I worried about that trip for 2 MONTHS. Which, of course, the stress of the worrying just made my CD symptoms worse. When I got back to work I found out they want me to attend another conference 2 months from now. Ugh!!! In this economic time, I don't really want to say NO...and the part of my brain that pretends I DON'T have CD really wants to go because it's a place I've never been before so I'd like to take advantage of my company sending me and spend a few extra days while there playing. But I'll have to fly again and this time it'll be a 5 hour flight.
So my questions for you guys:
Are any of you frequent flyers and how do you handle the bathroom situation if your symptoms kick in 35,000 feet in the air? I don't know what "the rules" are about getting up to go to the bathroom. I know you're not suppose to get up during the beverage service or whatever but umm....what if you REALLY have to go?
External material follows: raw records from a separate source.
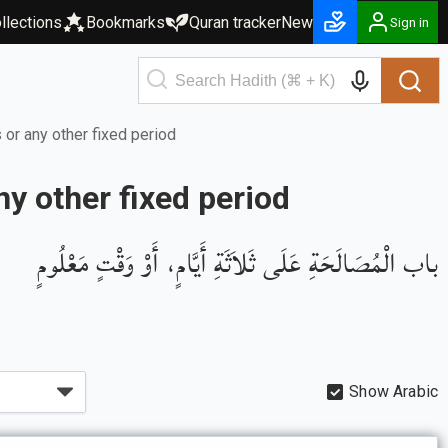
llections
Bookmarks
Quran tracker
New
Sign in
 or any other fixed period
ny other fixed period
باب الْمُصَالَحَةِ عَلَى ثَلاَثَةِ أَيَّامٍ، أَوْ وَقْتٍ مَعْلُومٍ
Show Arabic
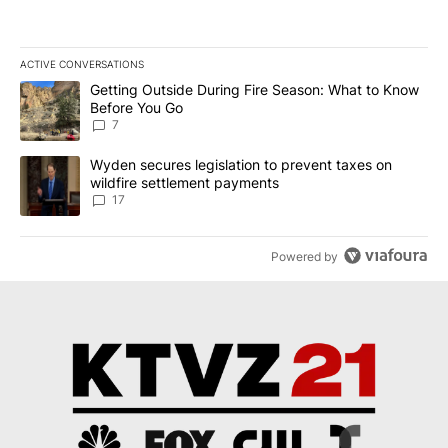
ACTIVE CONVERSATIONS
The following is a list of the most commented articles in the last 7
A trending article titled "Getting Outside During Fire Season: W
Getting Outside During Fire Season: What to Know
Before You Go
7
A trending article titled "Wyden secures legislation to prevent t
Wyden secures legislation to prevent taxes on
wildfire settlement payments
17
Powered by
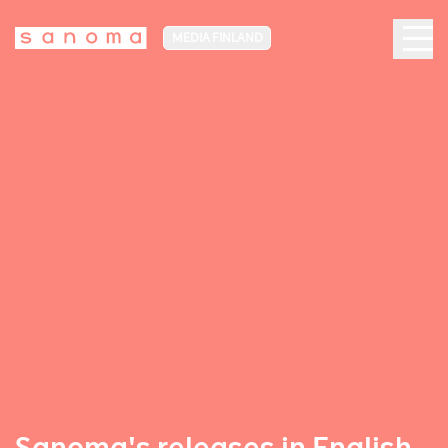
MEDIA FINLAND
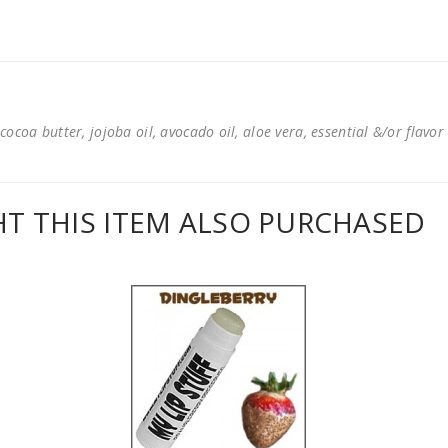
cocoa butter, jojoba oil, avocado oil, aloe vera, essential &/or flavor
 THIS ITEM ALSO PURCHASED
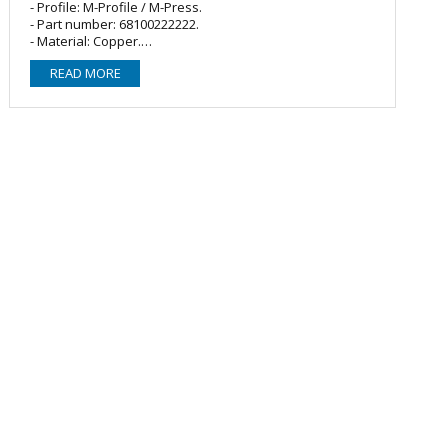
- Profile: M-Profile / M-Press.
- Part number: 68100222222.
- Material: Copper.
- O-ring/Seal: 3 x EPDM (Black).
READ MORE
- Fitting type: Equal tee/T-piece.
- Size: 22mm.
- Connections: Female Press x Female Press x Female
Press.
Compatible with:
- M-Press Fittings
- Sanha
- Masteflow
- VSH Yorkshire Express
- Geberit Mapress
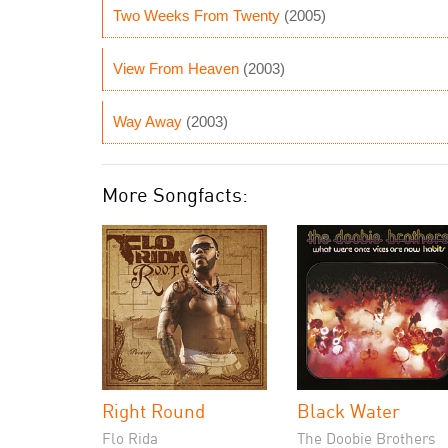
Two Weeks From Twenty
(2005)
View From Heaven
(2003)
Way Away
(2003)
More Songfacts:
Right Round
Black Water
Flo Rida
The Doobie Brothers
If before or during a flight I start to KNOW I'm going to have a spell, should I tell a flight attendant my situation? She I tell someone BEFORE boarding? And what are the bathrooms like on a plane?! I've never been daring enough to go in one. I know that sounds stupid but I'm claustrophobic and I guess I always think about airplane bathrooms as small tin cans. I wonder what the lock is like. OMG...see? I worry about every little detail!